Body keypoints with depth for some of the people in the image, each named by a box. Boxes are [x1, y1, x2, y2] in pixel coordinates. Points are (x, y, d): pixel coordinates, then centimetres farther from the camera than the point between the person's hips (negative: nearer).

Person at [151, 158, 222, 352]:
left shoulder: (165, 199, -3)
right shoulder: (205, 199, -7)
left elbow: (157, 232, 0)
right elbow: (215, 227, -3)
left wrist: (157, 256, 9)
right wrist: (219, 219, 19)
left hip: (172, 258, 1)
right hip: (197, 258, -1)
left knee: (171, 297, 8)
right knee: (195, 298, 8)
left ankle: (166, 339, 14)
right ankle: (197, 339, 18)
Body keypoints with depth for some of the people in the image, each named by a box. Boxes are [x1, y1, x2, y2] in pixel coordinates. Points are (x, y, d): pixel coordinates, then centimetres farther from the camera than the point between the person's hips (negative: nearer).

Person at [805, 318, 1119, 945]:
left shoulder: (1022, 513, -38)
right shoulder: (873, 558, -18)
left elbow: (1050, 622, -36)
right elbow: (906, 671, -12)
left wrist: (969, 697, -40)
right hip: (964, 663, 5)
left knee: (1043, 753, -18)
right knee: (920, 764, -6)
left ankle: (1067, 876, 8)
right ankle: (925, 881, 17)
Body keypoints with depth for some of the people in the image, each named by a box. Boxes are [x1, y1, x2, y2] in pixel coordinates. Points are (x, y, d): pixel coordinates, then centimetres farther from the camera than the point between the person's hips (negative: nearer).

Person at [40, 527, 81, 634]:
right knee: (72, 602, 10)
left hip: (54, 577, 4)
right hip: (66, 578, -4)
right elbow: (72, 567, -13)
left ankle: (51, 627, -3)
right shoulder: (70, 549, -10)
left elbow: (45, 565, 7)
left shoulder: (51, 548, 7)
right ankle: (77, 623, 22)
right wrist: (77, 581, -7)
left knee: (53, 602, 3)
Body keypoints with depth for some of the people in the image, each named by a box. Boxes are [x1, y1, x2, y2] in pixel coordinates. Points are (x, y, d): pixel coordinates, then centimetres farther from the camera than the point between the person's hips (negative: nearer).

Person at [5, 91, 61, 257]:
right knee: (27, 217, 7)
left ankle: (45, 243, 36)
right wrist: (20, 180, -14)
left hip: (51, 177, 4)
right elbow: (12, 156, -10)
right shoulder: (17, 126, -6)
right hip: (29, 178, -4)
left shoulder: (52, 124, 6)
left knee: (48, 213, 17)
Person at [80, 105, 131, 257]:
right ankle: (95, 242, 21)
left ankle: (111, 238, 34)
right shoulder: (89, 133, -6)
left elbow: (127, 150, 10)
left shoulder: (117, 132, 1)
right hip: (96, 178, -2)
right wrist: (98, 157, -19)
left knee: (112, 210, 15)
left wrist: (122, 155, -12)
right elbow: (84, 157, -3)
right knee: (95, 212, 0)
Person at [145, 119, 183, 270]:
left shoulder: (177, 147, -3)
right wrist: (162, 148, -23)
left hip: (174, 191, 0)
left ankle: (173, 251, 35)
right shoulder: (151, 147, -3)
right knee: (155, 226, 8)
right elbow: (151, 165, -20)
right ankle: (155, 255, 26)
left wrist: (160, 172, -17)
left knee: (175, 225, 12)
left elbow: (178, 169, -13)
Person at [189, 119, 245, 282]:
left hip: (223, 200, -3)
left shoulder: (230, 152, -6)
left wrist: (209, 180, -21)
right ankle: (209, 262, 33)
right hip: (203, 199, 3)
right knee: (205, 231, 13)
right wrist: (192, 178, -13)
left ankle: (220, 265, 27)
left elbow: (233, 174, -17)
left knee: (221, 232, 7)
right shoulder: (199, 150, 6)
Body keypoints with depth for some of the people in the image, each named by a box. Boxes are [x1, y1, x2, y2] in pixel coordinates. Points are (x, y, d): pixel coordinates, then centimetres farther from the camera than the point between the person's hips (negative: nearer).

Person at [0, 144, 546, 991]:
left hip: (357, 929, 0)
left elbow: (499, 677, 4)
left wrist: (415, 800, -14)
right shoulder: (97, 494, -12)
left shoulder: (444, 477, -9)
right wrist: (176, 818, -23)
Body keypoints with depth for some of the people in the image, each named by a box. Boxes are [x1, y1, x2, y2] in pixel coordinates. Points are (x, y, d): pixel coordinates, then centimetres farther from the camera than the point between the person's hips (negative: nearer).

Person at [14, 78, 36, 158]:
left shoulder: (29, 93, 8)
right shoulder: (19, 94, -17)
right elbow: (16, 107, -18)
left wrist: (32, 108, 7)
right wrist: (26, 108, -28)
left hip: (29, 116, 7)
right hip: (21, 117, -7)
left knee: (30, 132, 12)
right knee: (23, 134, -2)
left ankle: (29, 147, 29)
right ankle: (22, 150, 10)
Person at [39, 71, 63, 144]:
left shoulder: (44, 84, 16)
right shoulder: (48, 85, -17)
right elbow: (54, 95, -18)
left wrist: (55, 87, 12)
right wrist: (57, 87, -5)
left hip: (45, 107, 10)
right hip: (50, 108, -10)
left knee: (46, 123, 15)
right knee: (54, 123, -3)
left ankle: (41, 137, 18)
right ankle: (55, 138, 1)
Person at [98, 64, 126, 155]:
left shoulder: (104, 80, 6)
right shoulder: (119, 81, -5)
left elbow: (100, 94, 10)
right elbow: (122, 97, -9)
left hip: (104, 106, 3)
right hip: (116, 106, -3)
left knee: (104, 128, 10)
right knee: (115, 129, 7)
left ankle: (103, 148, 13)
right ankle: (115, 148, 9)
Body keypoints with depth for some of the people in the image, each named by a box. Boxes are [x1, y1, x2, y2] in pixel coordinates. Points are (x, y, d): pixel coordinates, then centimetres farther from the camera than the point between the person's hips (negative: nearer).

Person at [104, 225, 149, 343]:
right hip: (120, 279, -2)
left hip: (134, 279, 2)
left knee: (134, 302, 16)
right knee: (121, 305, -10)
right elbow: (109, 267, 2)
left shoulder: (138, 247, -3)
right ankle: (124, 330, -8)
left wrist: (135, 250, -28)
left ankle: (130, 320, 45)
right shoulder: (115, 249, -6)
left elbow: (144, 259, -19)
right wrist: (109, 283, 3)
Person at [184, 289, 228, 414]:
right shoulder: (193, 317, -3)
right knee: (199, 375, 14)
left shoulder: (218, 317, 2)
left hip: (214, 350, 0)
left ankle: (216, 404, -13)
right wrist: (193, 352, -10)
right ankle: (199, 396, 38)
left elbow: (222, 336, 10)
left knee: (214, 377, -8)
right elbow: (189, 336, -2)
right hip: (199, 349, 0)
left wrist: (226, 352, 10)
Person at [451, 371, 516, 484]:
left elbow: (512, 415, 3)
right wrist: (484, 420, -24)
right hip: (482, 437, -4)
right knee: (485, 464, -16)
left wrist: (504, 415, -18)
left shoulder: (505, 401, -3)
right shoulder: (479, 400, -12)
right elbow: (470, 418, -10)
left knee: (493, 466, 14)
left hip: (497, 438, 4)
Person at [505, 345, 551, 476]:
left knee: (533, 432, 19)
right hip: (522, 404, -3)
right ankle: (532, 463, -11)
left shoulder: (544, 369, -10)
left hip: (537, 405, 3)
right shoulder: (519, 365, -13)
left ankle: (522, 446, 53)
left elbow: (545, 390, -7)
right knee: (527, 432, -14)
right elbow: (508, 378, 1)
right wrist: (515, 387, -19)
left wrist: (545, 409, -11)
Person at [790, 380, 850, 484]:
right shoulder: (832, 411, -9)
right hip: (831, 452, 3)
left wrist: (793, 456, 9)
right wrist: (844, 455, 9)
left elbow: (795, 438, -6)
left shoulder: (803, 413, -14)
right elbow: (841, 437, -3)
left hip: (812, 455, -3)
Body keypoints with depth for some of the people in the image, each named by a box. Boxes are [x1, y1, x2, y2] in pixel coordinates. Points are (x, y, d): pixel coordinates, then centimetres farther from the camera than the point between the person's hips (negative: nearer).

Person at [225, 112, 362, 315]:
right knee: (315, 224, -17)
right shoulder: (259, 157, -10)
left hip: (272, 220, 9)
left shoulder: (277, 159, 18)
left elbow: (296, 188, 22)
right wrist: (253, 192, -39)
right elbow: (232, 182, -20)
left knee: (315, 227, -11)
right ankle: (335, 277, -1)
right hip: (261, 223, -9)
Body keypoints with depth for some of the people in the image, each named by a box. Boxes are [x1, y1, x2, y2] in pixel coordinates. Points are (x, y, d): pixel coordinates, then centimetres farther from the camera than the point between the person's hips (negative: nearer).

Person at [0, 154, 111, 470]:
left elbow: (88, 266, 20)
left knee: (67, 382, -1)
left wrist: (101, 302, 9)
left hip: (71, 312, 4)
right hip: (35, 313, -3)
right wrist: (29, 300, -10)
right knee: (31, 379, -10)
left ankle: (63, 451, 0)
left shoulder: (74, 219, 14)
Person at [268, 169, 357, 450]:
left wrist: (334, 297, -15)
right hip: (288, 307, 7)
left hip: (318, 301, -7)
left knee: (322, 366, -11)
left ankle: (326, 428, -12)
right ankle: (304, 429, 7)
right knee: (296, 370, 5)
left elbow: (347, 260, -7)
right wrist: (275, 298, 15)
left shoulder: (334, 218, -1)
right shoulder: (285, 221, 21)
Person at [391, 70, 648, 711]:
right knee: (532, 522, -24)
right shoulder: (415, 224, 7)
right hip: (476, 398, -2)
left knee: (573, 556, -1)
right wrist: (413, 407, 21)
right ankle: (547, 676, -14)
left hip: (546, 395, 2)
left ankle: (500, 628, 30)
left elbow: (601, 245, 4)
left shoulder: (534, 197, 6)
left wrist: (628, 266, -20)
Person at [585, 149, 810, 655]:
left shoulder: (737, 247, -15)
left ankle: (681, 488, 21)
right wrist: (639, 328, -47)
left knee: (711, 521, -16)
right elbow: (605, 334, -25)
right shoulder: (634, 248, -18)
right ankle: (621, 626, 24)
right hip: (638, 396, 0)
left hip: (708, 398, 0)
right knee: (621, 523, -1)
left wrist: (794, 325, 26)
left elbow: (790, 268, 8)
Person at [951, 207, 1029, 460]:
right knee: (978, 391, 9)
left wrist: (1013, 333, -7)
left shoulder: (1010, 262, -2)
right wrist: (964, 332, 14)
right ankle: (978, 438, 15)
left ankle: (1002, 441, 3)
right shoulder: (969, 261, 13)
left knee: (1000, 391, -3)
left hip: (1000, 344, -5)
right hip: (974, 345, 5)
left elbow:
-*-*-
→ **What the task requires**:
Stop at the line containing "right ankle: (197, 339, 18)". Please print exactly every line before it from the start of the records, plus that line itself, and nothing else.

→ **Your response**:
Body keypoints with depth for some of the people in the image, each named by a box. Boxes are [x1, y1, x2, y2] in pixel coordinates. Points are (x, y, d): pixel coordinates, then centimetres farther from the camera than the point between the person's hips (negative: nearer).

Person at [151, 158, 222, 352]:
left shoulder: (165, 199, -3)
right shoulder: (205, 199, -7)
left elbow: (157, 232, 0)
right elbow: (215, 227, -3)
left wrist: (157, 256, 9)
right wrist: (219, 219, 19)
left hip: (172, 258, 1)
right hip: (197, 258, -1)
left knee: (171, 297, 8)
right knee: (195, 298, 8)
left ankle: (166, 339, 14)
right ankle: (197, 339, 18)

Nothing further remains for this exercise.